Using mass spectrometry, we identified p190RhoGAP (p190) as a binding partner of human papillomavirus 16 (HPV16) E7. p190 belongs to the GTPase activating protein (GAP) family and is one of the primary GAPs for RhoA. GAPs stimulate the intrinsic GTPase activity of the Rho proteins, leading to Rho inactivation and influencing numerous biological processes. RhoA is one of the best-characterized Rho proteins and is specifically involved in formation of focal adhesions and stress fibers, thereby regulating cell migration and cell spreading. Since this is the first report that E7 associates with p190, we carried out detailed interaction studies. We show that E7 proteins from other HPV types also bind p190. Furthermore, we found that conserved region 3 (CR3) of E7 and the middle domain of p190 are important for this interaction. More specifically, we identified two residues in CR3 of E7 that are necessary for p190 binding and used mutants of E7 with mutations of these residues to determine the biological consequences of the E7-p190 interaction. Our data suggest that the interaction of E7 with p190 dysregulates this GAP and alters the actin cytoskeleton. We also found that this interaction negatively regulates cell spreading on a fibronectin substrate and therefore likely contributes to important aspects of the HPV life cycle or HPV-induced tumorigenesis.
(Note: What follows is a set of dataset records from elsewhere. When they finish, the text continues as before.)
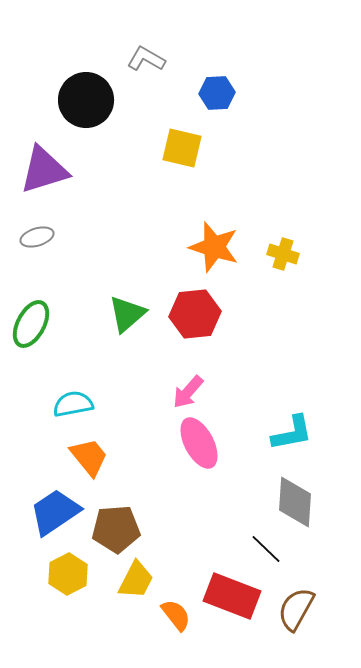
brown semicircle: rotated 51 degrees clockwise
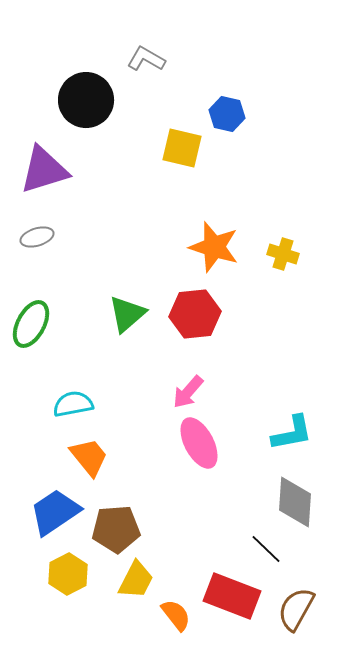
blue hexagon: moved 10 px right, 21 px down; rotated 16 degrees clockwise
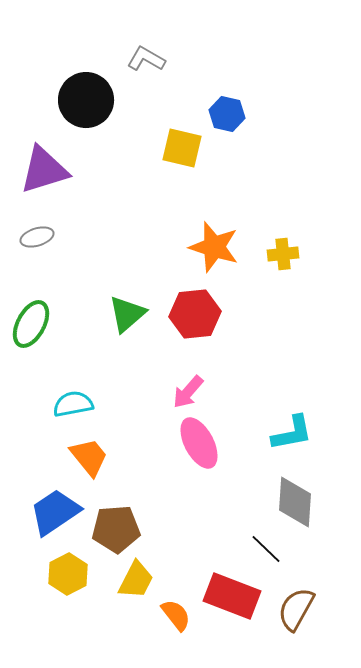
yellow cross: rotated 24 degrees counterclockwise
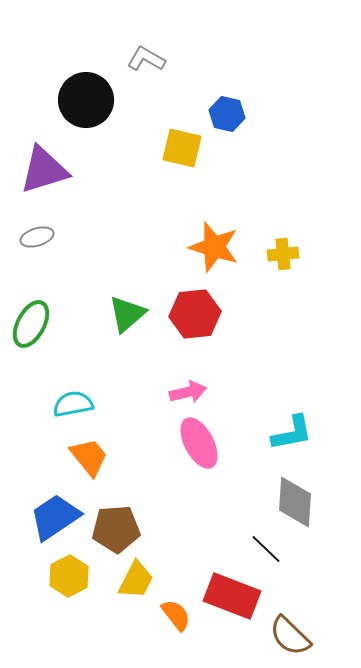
pink arrow: rotated 144 degrees counterclockwise
blue trapezoid: moved 5 px down
yellow hexagon: moved 1 px right, 2 px down
brown semicircle: moved 6 px left, 27 px down; rotated 75 degrees counterclockwise
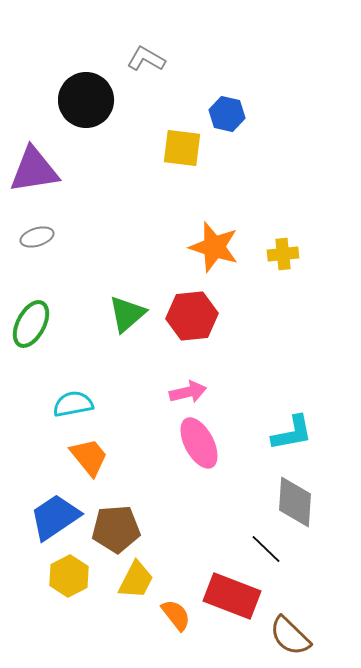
yellow square: rotated 6 degrees counterclockwise
purple triangle: moved 10 px left; rotated 8 degrees clockwise
red hexagon: moved 3 px left, 2 px down
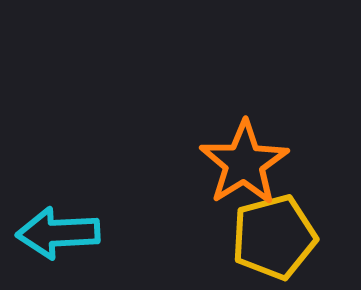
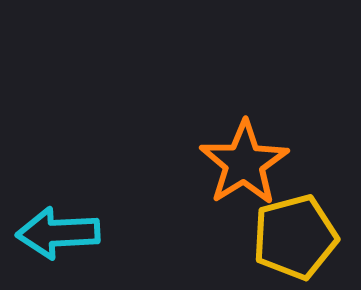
yellow pentagon: moved 21 px right
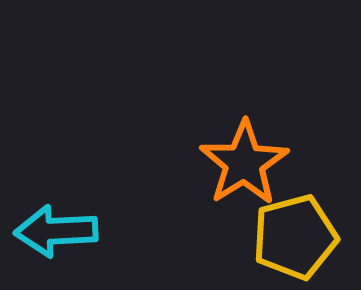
cyan arrow: moved 2 px left, 2 px up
This study identifies p190RhoGAP as a novel cellular binding partner for the human papillomavirus (HPV) E7 protein. Our study shows that a large number of different HPV E7 proteins bind p190RhoGAP, and it identifies regions in both E7 and p190RhoGAP which are important for the interaction to occur. This study also highlights the likelihood that the E7-p190RhoGAP interaction may have important biological consequences related to actin organization in the infected cell. These changes could be an important contributor to the viral life cycle and during progression to cancer in HPV-infected cells. Importantly, this work also emphasizes the need for further study in a field which has largely been unexplored as it relates to the HPV life cycle and HPV-induced transformation.